Dans un documentaire d'une qualité cinématographique remarquable, intitulé Remnants of a War, Jawad Metni offre un plaidoyer humanitaire, économique et juridique sur une guerre silencieuse qui est toujours en train de tuer et d'amputer des dizaines de civils innocents au Liban-Sud. Le film, sélectionné pour le Festival international du cinéma de Human Rights Watch 2009, raconte l'histoire d'un groupe de démineurs locaux travaillant avec la compagnie de déminage danoise DanChurchAid (DCA) au Liban-Sud. À travers le récit individuel de chacun de ces démineurs, le réalisateur transmet au spectateur la souffrance vécue par les victimes directes et indirectes de ces dizaines de milliers de mines laissées par Israël. L'ampleur de la destruction causée par la guerre, son impact tragique sur l'économie du pays, les vérités les plus douloureuses partagées par les gens du Sud et que la plupart des autres Libanais ignorent ressortent des paroles simples et révélatrices des villageois.

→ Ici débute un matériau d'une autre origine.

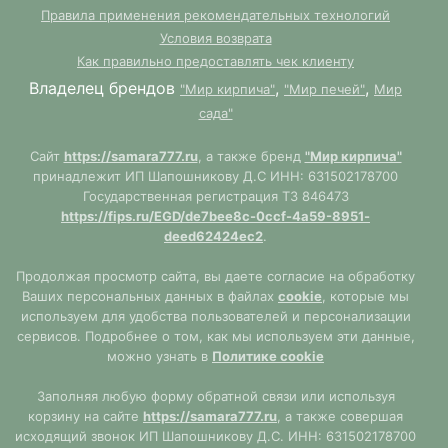
Правила применения рекомендательных технологий
Условия возврата
Как правильно предоставлять чек клиенту
Владелец брендов
,
,
"Мир кирпича"
"Мир печей"
Мир
сада"
Сайт
https://samara777.ru
, а также бренд
"Мир кирпича"
принадлежит ИП Шапошникову Д.С ИНН: 631502178700
Государственная регистрация ТЗ 846473
https://fips.ru/EGD/de7bee8c-0ccf-4a59-8951-
deed62424ec2
.
Продолжая просмотр сайта, вы даете согласие на обработку
Ваших персональных данных в файлах
cookie
, которые мы
используем для удобства пользователей и персонализации
сервисов. Подробнее о том, как мы используем эти данные,
можно узнать в
Политике cookie
Заполняя любую форму обратной связи или используя
корзину на сайте
https://samara777.ru
, а также совершая
исходящий звонок ИП Шапошникову Д.С. ИНН: 631502178700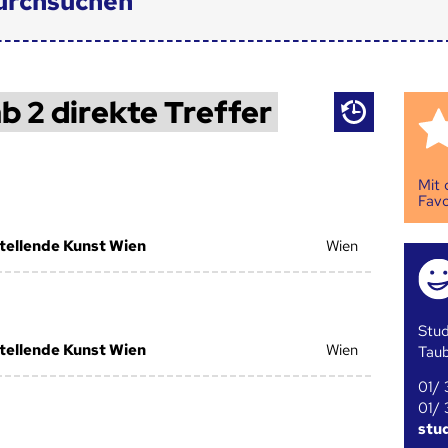
urchsuchen
b 2 direkte Treffer
Mit
Favo
stellende Kunst Wien
Wien
Stud
stellende Kunst Wien
Wien
Tau
01/ 
01/ 
stu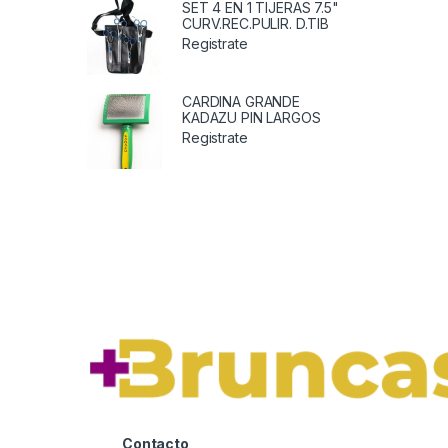
SET 4 EN 1 TIJERAS 7.5"
CURV.REC.PULIR. D.TIB
Registrate
CARDINA GRANDE
KADAZU PIN LARGOS
Registrate
Contacto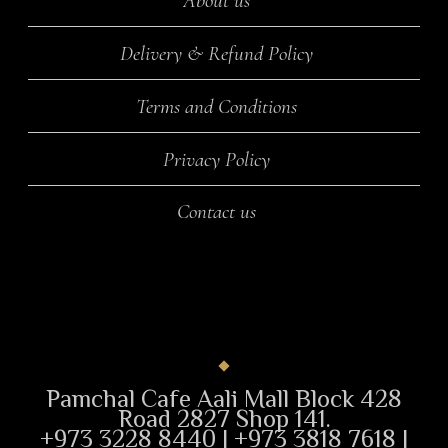
About us
Delivery & Refund Policy
Terms and Conditions
Privacy Policy
Contact us
Pamchal Cafe Aali Mall Block 428
Road 2827 Shop 141.
+973 3228 8440 | +973 3818 7618 |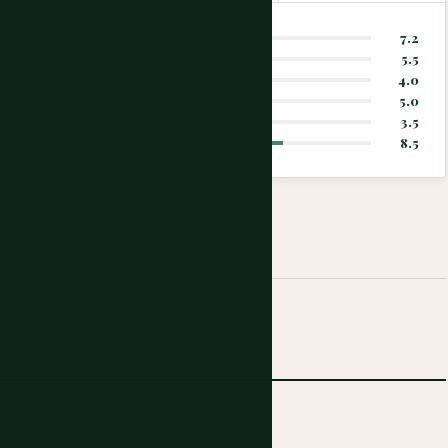
7.2
5.5
4.0
5.0
3.5
8.5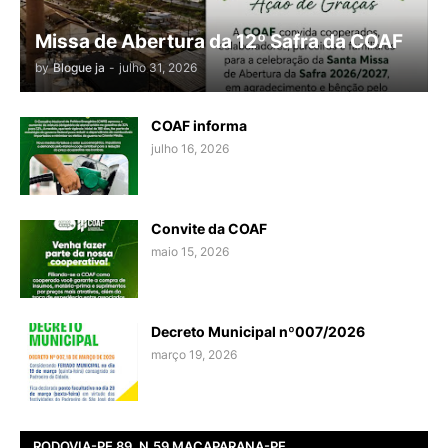
Missa de Abertura da 12º Safra da COAF
by
Blogue ja
-
julho 31, 2026
COAF informa
julho 16, 2026
Convite da COAF
maio 15, 2026
Decreto Municipal nº007/2026
março 19, 2026
RODOVIA-PE 89, N.59 MACAPARANA-PE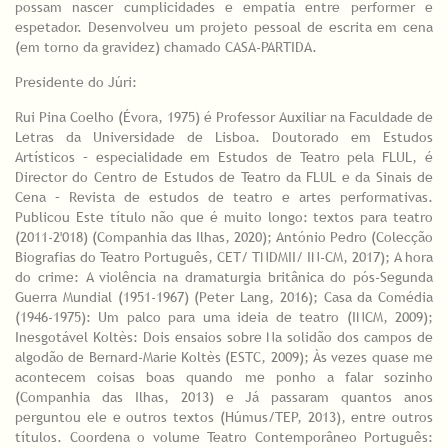
possam nascer cumplicidades e empatia entre performer e
espetador. Desenvolveu um projeto pessoal de escrita em cena
(em torno da gravidez) chamado CASA-PARTIDA.
Presidente do Júri:
Rui Pina Coelho (Évora, 1975) é Professor Auxiliar na Faculdade de
Letras da Universidade de Lisboa. Doutorado em Estudos
Artísticos – especialidade em Estudos de Teatro pela FLUL, é
Director do Centro de Estudos de Teatro da FLUL e da Sinais de
Cena – Revista de estudos de teatro e artes performativas.
Publicou Este título não que é muito longo: textos para teatro
(2011-2'018) (Companhia das Ilhas, 2020); António Pedro (Colecção
Biografias do Teatro Português, CET/ TNDMII/ IN-CM, 2017); A hora
do crime: A violência na dramaturgia britânica do pós-Segunda
Guerra Mundial (1951-1967) (Peter Lang, 2016); Casa da Comédia
(1946-1975): Um palco para uma ideia de teatro (INCM, 2009);
Inesgotável Koltès: Dois ensaios sobre Na solidão dos campos de
algodão de Bernard-Marie Koltès (ESTC, 2009); Às vezes quase me
acontecem coisas boas quando me ponho a falar sozinho
(Companhia das Ilhas, 2013) e Já passaram quantos anos
perguntou ele e outros textos (Húmus/TEP, 2013), entre outros
títulos. Coordena o volume Teatro Contemporâneo Português: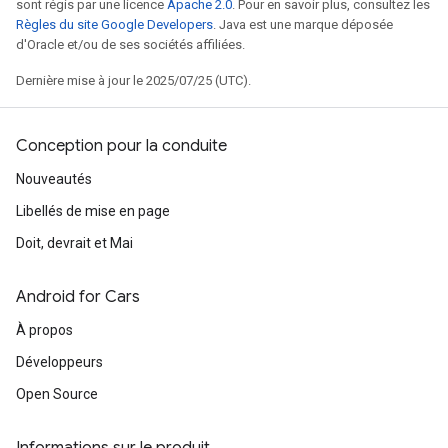
sont régis par une licence
Apache 2.0
. Pour en savoir plus, consultez les
Règles du site Google Developers
. Java est une marque déposée
d'Oracle et/ou de ses sociétés affiliées.
Dernière mise à jour le 2025/07/25 (UTC).
Conception pour la conduite
Nouveautés
Libellés de mise en page
Doit, devrait et Mai
Android for Cars
À propos
Développeurs
Open Source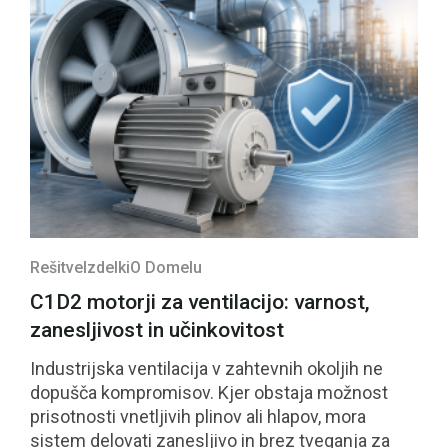
Rešitve
Izdelki
O Domelu
C1D2 motorji za ventilacijo: varnost,
zanesljivost in učinkovitost
Industrijska ventilacija v zahtevnih okoljih ne
dopušča kompromisov. Kjer obstaja možnost
prisotnosti vnetljivih plinov ali hlapov, mora
sistem delovati zanesljivo in brez tveganja za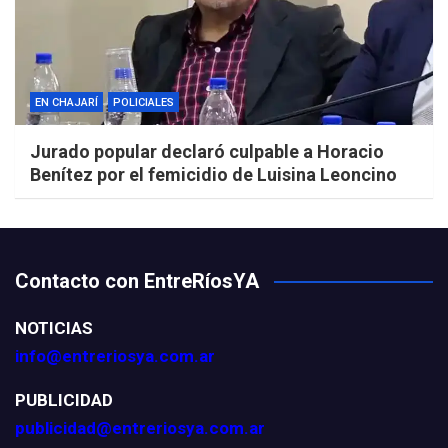
EN CHAJARÍ
POLICIALES
Jurado popular declaró culpable a Horacio
Benítez por el femicidio de Luisina Leoncino
Contacto con EntreRíosYA
NOTICIAS
info@entreriosya.com.ar
PUBLICIDAD
publicidad@entreriosya.com.ar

Le film révèle la force de l'instinct humain de survie et de résistance à la violence chez cette portion du peuple libanais qui vit dans l'ombre de la domination politique. En dépit d'une toile de fond malheureuse, le film transmet l'attachement des villageois, ayant presque tout perdu pendant la guerre, aux plaisirs de la vie. Les scènes d'humour et la joie de vivre s'entremêlent avec les scènes tragiques, comme celle des funérailles d'un jeune enfant tué à Sultanieh par une bombe que, dans son innocence, il avait prise pour un jouet. Cette alternance entre joie de vivre et souffrance permet au spectateur étranger de se familiariser avec la capacité unique des Libanais à faire face à toutes les violences et destructions auxquelles leur destin les a confrontés, et auxquelles ils continuent à résister au quotidien. La trame du film réduit le conflit à sa dimension humaine la plus basique. Dans une courte discussion ayant suivi la diffusion du film, le 18 juin au prestigieux Lincoln Center à New York, Jawad Metni a affirmé qu'il avait délibérément écarté la dimension politique du conflit, ce qui a donné encore plus de force au message humanitaire.

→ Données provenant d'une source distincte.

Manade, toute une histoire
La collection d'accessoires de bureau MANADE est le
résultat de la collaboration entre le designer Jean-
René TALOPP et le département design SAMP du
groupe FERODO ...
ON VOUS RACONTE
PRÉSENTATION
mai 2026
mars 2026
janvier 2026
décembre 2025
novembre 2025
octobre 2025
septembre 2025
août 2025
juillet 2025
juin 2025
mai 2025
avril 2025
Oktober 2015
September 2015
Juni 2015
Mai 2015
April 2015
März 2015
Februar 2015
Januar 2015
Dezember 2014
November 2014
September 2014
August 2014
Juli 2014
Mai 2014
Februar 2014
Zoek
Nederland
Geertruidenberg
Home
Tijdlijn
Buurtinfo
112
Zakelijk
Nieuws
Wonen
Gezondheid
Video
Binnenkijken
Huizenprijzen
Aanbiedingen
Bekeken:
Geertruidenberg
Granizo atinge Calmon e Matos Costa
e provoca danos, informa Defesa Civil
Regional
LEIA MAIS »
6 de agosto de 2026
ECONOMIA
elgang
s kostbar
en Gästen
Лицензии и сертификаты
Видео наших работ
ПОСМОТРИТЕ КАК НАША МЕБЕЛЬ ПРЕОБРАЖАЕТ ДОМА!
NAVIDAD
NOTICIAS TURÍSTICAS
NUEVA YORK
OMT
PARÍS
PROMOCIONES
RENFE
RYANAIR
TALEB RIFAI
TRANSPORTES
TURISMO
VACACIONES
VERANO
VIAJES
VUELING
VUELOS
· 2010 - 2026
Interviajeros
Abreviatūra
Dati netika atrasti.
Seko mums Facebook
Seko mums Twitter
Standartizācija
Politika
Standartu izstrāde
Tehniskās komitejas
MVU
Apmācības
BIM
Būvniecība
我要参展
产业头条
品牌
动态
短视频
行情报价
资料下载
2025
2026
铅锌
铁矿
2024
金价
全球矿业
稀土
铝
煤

En 76 minutes, Remnants of a War réussit à condamner avec rationalité, simplicité et précision la pratique cruelle et criminelle de l'utilisation des bombes à sous-munitions employées dans divers conflits armés a posteriori (Irak et Kosovo notamment). Le film est digne d'un plaidoyer en faveur des droits de l'homme contre l'État d'Israël qui a pris l'habitude de bafouer tous les standards du droit international humanitaire et des conventions en temps de guerre. Le film est également fort de son message interne. D'abord, il montre que le droit à la vie n'est pas exclusif à une partie de la population libanaise. Nos concitoyens du Liban-Sud eux aussi « aiment la vie ». Ensuite, Remnants of a War est l'exemple type d'un acte de résistance culturelle et pacifique. Loin des discours musclés, des arsenaux militaires et de la violence armée, le film défend une cause jusque-là couverte de manière sporadique dans quelques articles de presse. Il s'ajoute aux efforts déployés par la communauté internationale contre l'affaire des bombes à sous-munitions (une convention sur les armes à sous-munitions a été signée sous l'égide des Nations unies en 2008) alors que le reste des Libanais reste insensible.
Enfin, Remnants of a War est une illustration réussie du talent libanais dans le monde du cinéma. Il constitue un nouvel espoir pour un cinéma jeune et ambitieux, en même temps qu'une autre forme de résistance, à l'heure où le pays du Cèdre cherche à se reconstruire.